Many people told us to be careful with a camera and stay low-key to avoid unnecessary attention from strangers. However, things felt a little different when we got there. Instead of the invisible political tensions, we came across an unexpected sense of freedom. “There are fewer police checkpoints, and people now walk on the streets with open bottles. This is something you wouldn’t see during Mugabe’s era,” said Kudzai. At that time, we couldn’t foresee what would happen after the election, which would be disputed.

Both Tatenda and her parents are Christians and they go to church every Sunday for service. We knew that church was a big part of their life, where the family comes to pray and socialize. The church had borne the gossip of Tatenda’s transition from presenting as a male to presenting as a female as she was growing up. We were concerned that filming in the church might bring some trouble to Betine and Isaiah, and we were hesitant to push too hard, even though we knew that faith played such an important role in Tatenda’s family life and upbringing.

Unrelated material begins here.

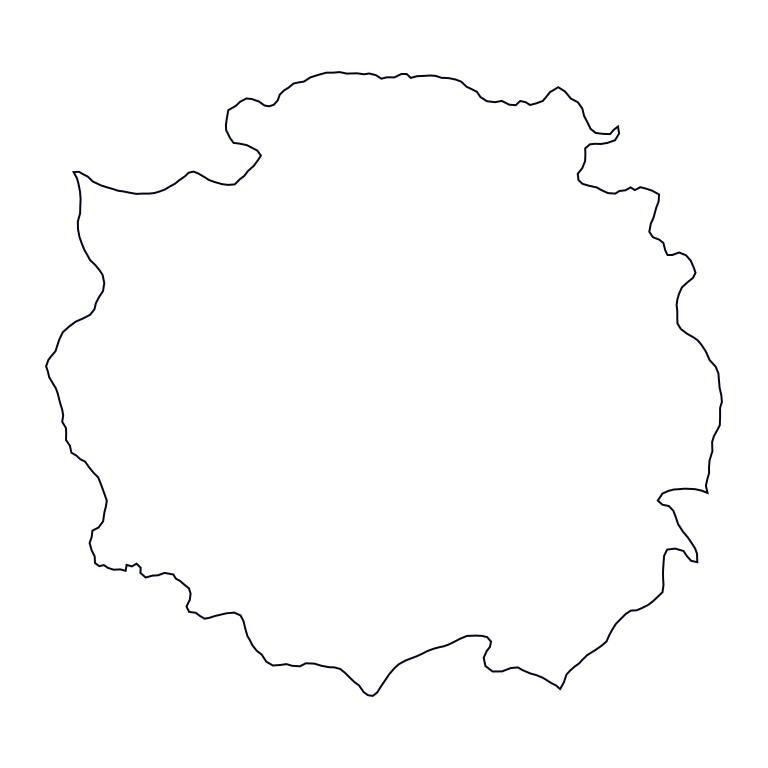 the district of Campo Florido, Minas Gerais, Brazil
{"feature_id": "56859067B92335368120595", "entity_name": "Campo Florido", "entity_type": "district", "adm_level": 2, "iso_a3": "BRA", "parent_name": "Brazil", "parent_adm1": "Minas Gerais", "projection": "orthographic", "projection_center": [-48.647, -19.715], "detail": "fine", "context": "isolated", "style": "outline", "palette": "ink", "viewbox_px": 768, "rotation_deg": 0, "n_neighbors": 0, "source": "geoboundaries", "source_scale": "gbopen_adm2", "svg_char_len": 4941}
<svg xmlns="http://www.w3.org/2000/svg" viewBox="0 0 768 768"><path d="M558.2,87.2L554.0,89.8L549.9,92.2L546.1,97.1L542.7,101.0L536.4,103.3L530.0,105.0L525.7,102.2L520.2,101.0L515.7,105.2L509.3,104.7L501.7,100.9L495.0,102.2L486.9,101.2L480.5,97.1L476.9,91.8L471.8,89.2L466.7,86.8L461.1,81.6L455.5,79.5L448.5,78.1L441.4,77.8L435.8,75.9L430.4,75.5L423.9,75.9L416.9,76.2L410.8,77.9L406.6,74.0L401.4,74.0L394.4,77.4L386.7,77.3L381.4,78.7L376.0,75.2L369.2,73.5L363.9,74.3L357.2,73.3L346.7,73.6L339.8,72.1L332.6,72.7L326.3,72.7L318.9,74.7L310.4,77.4L303.9,81.6L298.2,82.5L293.6,83.5L288.5,87.7L284.2,90.3L279.8,94.6L277.7,100.4L273.9,104.7L269.2,106.3L264.5,105.5L258.9,101.5L251.8,99.0L246.4,98.5L240.2,101.7L235.9,105.8L228.3,110.2L226.8,118.5L225.9,125.3L226.2,130.2L230.0,138.0L233.6,142.9L240.0,143.7L246.7,145.1L251.5,147.5L257.2,150.5L260.9,155.6L257.9,160.3L253.6,166.0L247.9,171.1L244.3,175.9L239.8,179.3L234.7,184.4L228.0,184.9L221.9,184.1L214.5,182.0L208.8,179.9L204.8,177.3L198.5,173.6L193.6,171.6L188.7,172.7L184.7,176.5L179.0,180.4L175.0,183.7L169.7,186.6L164.7,189.6L159.6,191.5L154.1,193.1L148.7,193.6L142.3,193.6L136.5,193.9L130.1,192.8L123.7,191.5L117.9,190.7L113.2,189.1L108.3,187.7L101.2,185.5L92.8,181.5L87.9,176.7L83.1,174.2L79.0,171.8L73.6,172.1L77.0,178.3L78.5,183.8L80.0,191.6L80.6,199.2L80.3,206.1L80.1,213.4L77.8,221.7L78.0,229.3L79.5,237.1L81.9,243.8L84.7,250.6L87.3,255.0L90.1,260.1L95.0,264.7L99.2,269.8L102.5,274.6L104.3,283.1L103.0,291.0L99.0,297.2L96.0,302.9L94.4,309.4L90.1,314.8L83.2,318.4L75.8,321.6L69.5,326.2L62.8,332.2L59.3,339.5L57.3,345.5L55.5,351.2L51.3,356.1L48.4,359.9L46.1,366.3L47.8,371.3L49.2,377.2L52.7,383.1L56.0,388.6L57.8,393.8L59.1,399.0L60.4,404.0L62.1,409.1L63.2,415.3L62.2,421.8L66.0,428.1L66.2,434.3L66.0,440.0L69.9,445.7L71.4,452.7L76.3,455.5L80.4,459.3L85.1,461.6L88.5,466.5L93.3,472.5L98.2,477.4L101.3,485.2L104.5,494.1L106.8,500.6L105.9,506.5L104.4,512.4L103.1,521.4L98.5,527.5L92.4,530.7L91.7,537.0L89.6,543.0L91.6,550.2L94.7,556.5L95.0,563.0L99.3,566.2L103.9,565.1L108.0,567.9L113.6,569.7L120.4,569.4L125.6,570.8L126.6,564.9L131.9,566.4L136.5,563.7L140.7,567.7L140.4,572.9L145.7,577.5L152.6,575.6L158.0,575.3L164.6,572.9L173.3,574.5L175.8,578.6L180.1,581.0L184.5,584.8L188.9,588.3L190.6,593.6L189.8,599.8L186.5,606.5L189.1,611.9L195.7,612.8L200.3,616.2L204.7,618.7L209.4,617.8L215.0,616.0L220.9,614.6L226.5,613.3L234.1,612.6L240.5,615.4L243.4,620.8L245.4,629.0L247.4,636.0L250.0,640.4L252.5,645.5L256.8,650.8L261.7,654.6L266.3,661.7L272.9,665.5L280.2,665.0L286.4,664.1L292.1,665.8L299.9,666.3L305.8,663.3L314.2,663.6L321.6,665.8L329.0,667.2L334.5,667.4L340.5,669.1L345.3,673.1L349.6,677.4L354.2,681.9L359.1,685.5L363.6,692.0L368.0,695.2L372.8,695.9L377.1,692.6L381.0,686.4L385.1,680.4L389.1,674.4L394.4,668.2L399.0,664.1L405.4,660.6L411.6,658.2L416.6,656.3L421.9,653.9L427.3,651.1L433.7,648.7L439.0,647.3L443.8,646.3L449.0,644.4L454.6,641.6L460.2,638.7L467.1,635.9L476.0,635.6L482.1,635.9L487.1,637.1L491.0,641.6L490.0,646.8L486.7,651.1L483.7,657.7L485.4,666.0L492.6,671.5L502.0,671.4L510.7,668.1L517.8,667.4L522.7,670.2L530.2,673.4L536.6,675.2L542.7,677.7L547.1,680.4L551.4,683.1L556.0,685.4L560.1,689.1L563.9,682.3L566.4,674.7L570.0,670.7L574.6,666.6L578.9,663.6L582.9,659.3L587.0,655.3L591.2,652.6L595.7,649.8L601.6,645.7L606.5,641.5L609.1,635.5L612.3,629.6L616.1,623.6L621.2,618.5L625.9,613.8L630.9,610.6L636.6,610.3L642.1,608.0L648.2,604.9L653.4,600.9L657.7,596.8L662.5,592.2L663.5,584.9L663.1,578.4L663.0,571.9L663.5,563.5L664.1,555.9L667.1,549.6L675.1,548.6L683.5,551.0L686.8,556.0L691.1,560.8L697.3,562.2L697.0,553.7L695.2,548.6L691.7,543.2L687.9,537.5L682.9,531.6L678.0,524.0L675.9,517.4L673.3,510.7L668.8,506.0L662.4,504.7L657.8,500.6L662.4,493.6L668.5,490.9L673.8,489.5L679.0,489.2L684.6,488.7L690.1,488.9L695.3,489.2L701.5,490.6L707.5,492.9L705.9,485.8L707.3,479.3L709.1,473.0L709.0,467.4L709.6,460.3L712.4,451.2L712.1,442.1L713.9,436.2L716.5,431.5L719.8,425.3L720.1,416.6L720.1,408.0L721.9,401.9L721.3,395.3L719.6,387.7L718.9,379.6L718.4,373.4L715.6,366.6L709.6,360.1L705.9,351.6L701.3,344.6L697.9,340.5L693.9,337.6L687.0,333.7L680.9,329.1L677.4,323.4L677.3,317.8L677.3,311.0L676.6,305.2L677.4,299.1L679.1,293.7L682.0,287.2L688.2,281.7L692.9,278.0L695.5,272.8L693.9,267.9L690.7,260.6L685.9,255.2L679.1,252.5L672.3,255.0L667.5,255.0L665.2,250.2L663.4,243.0L659.3,239.7L652.9,237.2L649.3,231.8L650.8,223.7L653.5,217.8L655.0,212.3L656.3,207.5L658.6,201.6L659.1,194.5L652.2,190.7L645.6,188.5L640.2,187.2L634.9,190.1L630.6,187.4L625.4,190.3L619.3,191.0L615.3,193.6L608.0,193.1L601.4,190.1L596.6,187.4L589.2,185.8L582.6,183.9L578.5,180.1L577.7,173.8L582.3,168.1L585.1,161.1L585.4,154.3L585.2,148.4L590.0,144.3L595.1,143.8L600.9,144.0L607.4,142.9L615.0,140.3L619.1,133.5L618.0,126.5L613.9,129.7L610.1,134.1L603.3,133.9L595.8,133.0L590.6,128.9L587.4,122.3L584.2,116.2L582.3,108.6L577.9,102.3L570.9,98.6L565.0,91.5L558.2,87.2Z" fill="none" stroke="#020617" stroke-width="2"/></svg>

Surprisingly, Betina warmly invited us to film their Sunday service and said that it would be an honor for the family. She went on explaining that, if people see Tatenda’s “American friends” come all the way to document her story, the reserved community would know that people in America care about their daughter and value her as a good person like others. At the end of the service, an all-women singing group that once rejected Tatenda sang a song that her mother said had been her favorite growing up.

RT:

For me, the hardest part of the trip came just after we left that church service, when I was filming a video call between Tatenda and her parents before we left Gutu. Betina and Isaiah had just arrived home, and Tatenda was about to head to church in Brooklyn. As Tatenda explained what she had been up to in New York, Betina’s eyes filled with tears, and she retreated into her bedroom, closing the door behind her. I stood outside the door, struggling with whether I should try to continue shooting, when Isaiah calmly said, “You can go in, you are free here.” I knocked gently and slowly opened the door to see Betina crying. She nodded, and I moved the camera in, just to pick up a few brief shots. That scene became the emotional climax of the film, and really drove home the difficulty the family faced in being separated because of the political and social circumstance of Tatenda being intersex in Zimbabwe.

The experience we had on that last day in Gutu was reflective of the whole trip. We never imagined going in that we would be able to film so much of Tatenda’s parents lives, or that they would open up to us the way they did. We took a risk investing so much time and energy into a trip in which the results weren’t guaranteed, but ultimately, it proved invaluable in telling Tatenda’s story.